Regarding the question of whether the Bosnians might have shelled their own civilians to provoke Western intervention. Senan Pecanin, editor of the Bosnian independent magazine ‘Dani’, has been ready to accuse the Izetbegovic regime and its armed forces of many crimes, including abandoning Srebrenica to Serb forces and terrorising Serb civilians in Sarajevo. But he was so outraged at the suggestion of British journalist Misha Glenny, that the Bosnians had deliberately shelled their own civilians, that he says he almost punched him.

In other words, nobody with any sympathy for the Bosnian people actually takes those claims seriously, even if they are strongly anti-Izetbegovic. They are contemptible smears unworthy of serious consideration.

By the way, when the Nazis bombed Guernica in 1937, the Spanish fascists claimed that the Basques had bombed their own city in order to discredit them.


Marko Attila Hoare 12.17.03 at 11:49 pm

On the more substantial charge, that I was engaged in ‘left bashing’. Well yes, I was. A large part of the far left sympathises with racism and fascism in the former Yugoslavia, without suffering any ostracism or condemnation from most of the rest of the far left. If someone openly sympathised with neo-Nazis or the Ku Klux Klan, one would imagine that they would forfeit their membership of the left.
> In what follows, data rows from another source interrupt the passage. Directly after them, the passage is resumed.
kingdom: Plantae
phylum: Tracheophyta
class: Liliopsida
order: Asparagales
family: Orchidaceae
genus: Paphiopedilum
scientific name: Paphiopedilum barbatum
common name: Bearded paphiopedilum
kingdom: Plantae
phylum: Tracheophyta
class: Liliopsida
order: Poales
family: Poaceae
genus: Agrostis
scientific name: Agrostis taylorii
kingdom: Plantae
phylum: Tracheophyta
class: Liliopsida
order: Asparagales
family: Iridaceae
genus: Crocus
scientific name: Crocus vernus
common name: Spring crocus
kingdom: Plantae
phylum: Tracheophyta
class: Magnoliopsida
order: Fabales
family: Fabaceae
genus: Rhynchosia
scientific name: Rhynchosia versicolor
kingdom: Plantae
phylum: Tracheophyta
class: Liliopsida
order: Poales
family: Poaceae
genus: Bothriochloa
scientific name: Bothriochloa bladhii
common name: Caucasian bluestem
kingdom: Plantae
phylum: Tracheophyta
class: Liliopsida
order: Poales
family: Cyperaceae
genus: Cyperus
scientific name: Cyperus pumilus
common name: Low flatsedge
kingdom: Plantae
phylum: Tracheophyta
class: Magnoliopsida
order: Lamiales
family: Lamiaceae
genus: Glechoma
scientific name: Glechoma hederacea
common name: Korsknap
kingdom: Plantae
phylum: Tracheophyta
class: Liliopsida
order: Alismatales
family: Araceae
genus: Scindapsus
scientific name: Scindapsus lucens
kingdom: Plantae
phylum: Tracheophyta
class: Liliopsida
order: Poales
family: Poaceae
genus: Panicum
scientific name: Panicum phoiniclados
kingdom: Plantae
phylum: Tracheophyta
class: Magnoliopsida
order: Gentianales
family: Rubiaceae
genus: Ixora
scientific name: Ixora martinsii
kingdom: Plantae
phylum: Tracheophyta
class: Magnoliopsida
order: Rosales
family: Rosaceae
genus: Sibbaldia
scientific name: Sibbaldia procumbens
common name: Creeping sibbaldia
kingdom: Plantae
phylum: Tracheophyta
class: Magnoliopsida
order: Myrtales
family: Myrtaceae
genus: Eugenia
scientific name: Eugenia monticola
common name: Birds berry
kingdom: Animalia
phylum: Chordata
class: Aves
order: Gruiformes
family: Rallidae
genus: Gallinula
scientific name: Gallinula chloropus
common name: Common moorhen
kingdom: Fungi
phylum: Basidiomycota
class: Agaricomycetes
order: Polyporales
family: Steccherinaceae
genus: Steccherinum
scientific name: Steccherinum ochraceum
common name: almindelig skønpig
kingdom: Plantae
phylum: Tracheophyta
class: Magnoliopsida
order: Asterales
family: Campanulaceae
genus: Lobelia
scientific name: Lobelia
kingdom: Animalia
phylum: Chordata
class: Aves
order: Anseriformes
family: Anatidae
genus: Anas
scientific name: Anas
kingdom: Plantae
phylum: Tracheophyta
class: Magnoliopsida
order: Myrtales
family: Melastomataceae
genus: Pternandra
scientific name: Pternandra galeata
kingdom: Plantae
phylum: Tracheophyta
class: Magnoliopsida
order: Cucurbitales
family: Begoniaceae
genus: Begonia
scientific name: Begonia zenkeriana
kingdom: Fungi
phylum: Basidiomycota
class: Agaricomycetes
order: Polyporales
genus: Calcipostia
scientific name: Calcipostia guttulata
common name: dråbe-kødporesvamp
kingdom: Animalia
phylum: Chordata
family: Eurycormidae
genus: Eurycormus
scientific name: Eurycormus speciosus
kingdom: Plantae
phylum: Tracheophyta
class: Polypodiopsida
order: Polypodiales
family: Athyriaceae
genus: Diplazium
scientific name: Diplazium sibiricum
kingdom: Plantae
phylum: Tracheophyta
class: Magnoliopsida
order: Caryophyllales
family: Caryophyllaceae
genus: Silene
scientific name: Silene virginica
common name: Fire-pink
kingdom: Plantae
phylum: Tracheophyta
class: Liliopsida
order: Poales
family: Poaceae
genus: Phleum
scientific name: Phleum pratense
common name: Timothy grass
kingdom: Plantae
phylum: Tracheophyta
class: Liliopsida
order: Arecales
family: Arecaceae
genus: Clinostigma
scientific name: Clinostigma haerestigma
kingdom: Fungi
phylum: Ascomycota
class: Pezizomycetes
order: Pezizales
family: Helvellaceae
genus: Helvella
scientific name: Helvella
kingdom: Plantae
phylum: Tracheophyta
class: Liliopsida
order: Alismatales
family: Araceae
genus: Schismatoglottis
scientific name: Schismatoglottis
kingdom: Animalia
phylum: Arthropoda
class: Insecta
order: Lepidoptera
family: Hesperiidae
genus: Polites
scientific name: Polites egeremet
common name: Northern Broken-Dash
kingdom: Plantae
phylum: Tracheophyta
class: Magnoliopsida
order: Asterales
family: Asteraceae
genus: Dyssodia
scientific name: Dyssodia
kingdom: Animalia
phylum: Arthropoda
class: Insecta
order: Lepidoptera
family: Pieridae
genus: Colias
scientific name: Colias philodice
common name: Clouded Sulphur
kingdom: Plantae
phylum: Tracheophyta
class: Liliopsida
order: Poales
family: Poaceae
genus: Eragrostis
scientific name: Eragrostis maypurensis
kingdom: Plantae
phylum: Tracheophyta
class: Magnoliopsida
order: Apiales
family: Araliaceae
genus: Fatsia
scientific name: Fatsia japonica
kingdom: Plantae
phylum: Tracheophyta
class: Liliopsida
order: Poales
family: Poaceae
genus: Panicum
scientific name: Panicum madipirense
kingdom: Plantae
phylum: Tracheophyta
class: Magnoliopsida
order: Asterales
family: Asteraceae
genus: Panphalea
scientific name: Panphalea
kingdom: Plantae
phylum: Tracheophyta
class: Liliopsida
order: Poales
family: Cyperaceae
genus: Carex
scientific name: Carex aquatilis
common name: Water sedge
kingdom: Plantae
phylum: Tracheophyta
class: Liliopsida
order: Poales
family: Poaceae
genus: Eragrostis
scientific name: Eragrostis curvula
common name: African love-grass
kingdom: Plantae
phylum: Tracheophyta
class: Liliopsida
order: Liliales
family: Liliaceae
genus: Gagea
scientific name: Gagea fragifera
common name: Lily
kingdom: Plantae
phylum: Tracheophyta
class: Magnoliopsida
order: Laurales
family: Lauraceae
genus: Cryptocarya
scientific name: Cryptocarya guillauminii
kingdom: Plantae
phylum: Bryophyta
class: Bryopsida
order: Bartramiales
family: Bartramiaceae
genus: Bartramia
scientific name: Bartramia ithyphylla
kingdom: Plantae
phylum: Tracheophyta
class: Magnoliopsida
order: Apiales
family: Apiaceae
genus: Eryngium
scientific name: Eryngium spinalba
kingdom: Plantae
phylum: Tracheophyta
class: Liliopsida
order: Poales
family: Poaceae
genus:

But supporters of the racist killers of Croats, Muslims, Albanians and others are still given space to publish their poison, even by non-sectarian journals like the ‘New Statesman’ and ‘Red Pepper’. ‘The far left’ has no meaning if it does not oppose racism and fascism; consequently ‘the far left’, with a few honourable exceptions, has ceased to be a progressive force – if it ever was – and deserves to be bashed.


drapetomaniac 12.18.03 at 7:10 am

If someone openly sympathised with neo-Nazis or the Ku Klux Klan, one would imagine that they would forfeit their membership of the left.

Actually, a certain slice of the white left has been quite openly sympathetic to militias, McVeighs and other neo-Nazi groups, especially after Ruby Ridge, Waco etc, as resisting the authoritarianism of the federal govt.

I absolutely do not mean to say that all leftist critiques of how the feds have treated these groups is equivalent to sympathy, but the sympathetic faction does exist, with Cockburn as an example.